= Face-me-I-face-you =

Nigerian architectural style

Face-me-I-face-you or Face-to-face is a term for a specific type of residential real estate in Nigeria, where a group of one or two-room apartments have their entrances facing each other along a walkway, which leads to the main entrance of the apartment building.

"Face-me-I-face-you" apartment buildings are very common architectural style in major urban settlements in Nigeria; the flats are low rent and are commonly rented to the low income residents because of their affordability.

== Description ==
In this type of architecture, the toilet(s), bathroom(s) and kitchen space are usually shared among tenants in a yard (a term for a single block or row of apartments). The shared bathrooms and kitchens are referred to as "general bathroom/toilet". The Washington Post reported that a majority of Lagos residents live in face-me-I-face-you buildings.
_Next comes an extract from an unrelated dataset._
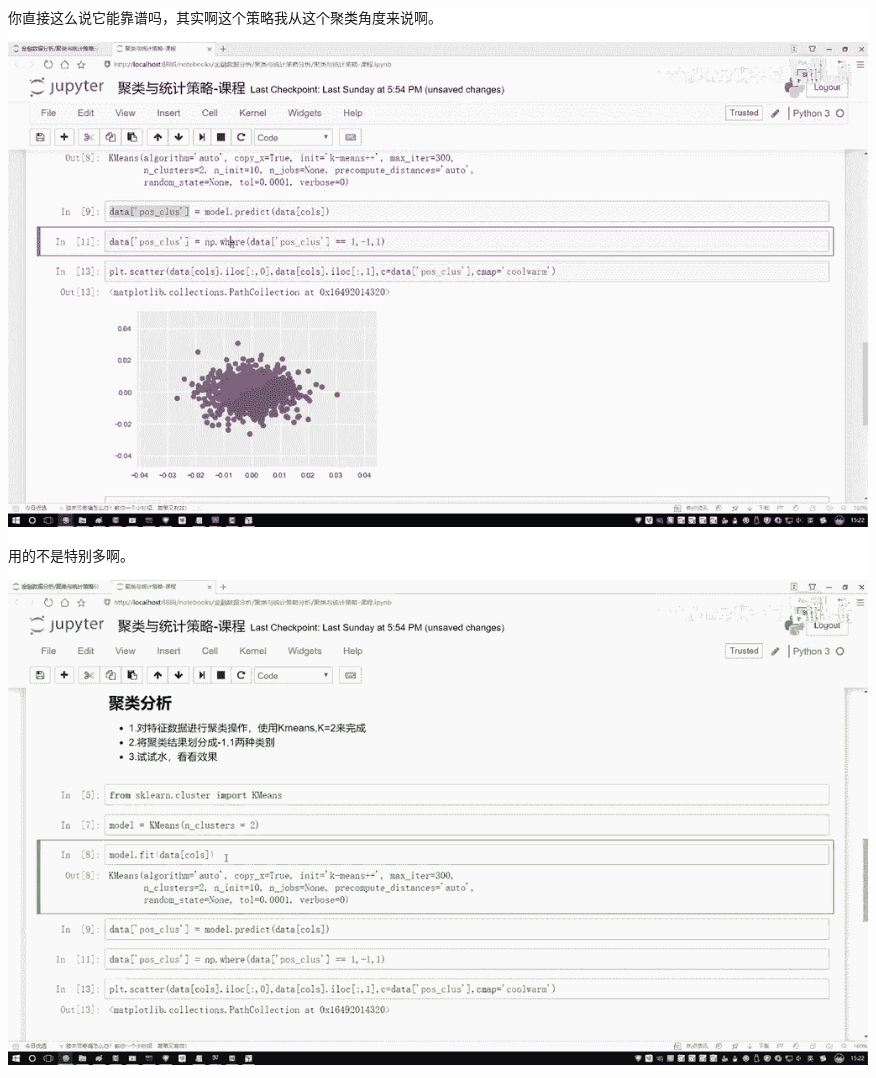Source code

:你直接这么说它能靠谱吗，其实啊这个策略我从这个聚类角度来说啊。

![](img/f5808e78f2b3aea2c0335c418d8c4e2b_43.png)

用的不是特别多啊。

![](img/f5808e78f2b3aea2c0335c418d8c4e2b_45.png)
Tenement buildings (also called face-me-I-face-you) have lasted for a very long time, arguably since the days when Africans moved away from building huts. The buildings were initially to occupy large families with many wives and children, and as time evolved, when those children grew up and sought greener pastures to other places, the rooms were vacant. In order to kill boredom, the Landlord (father of the house) decided to bring in other people who needed homes, in exchange for a token (rent) which is paid monthly.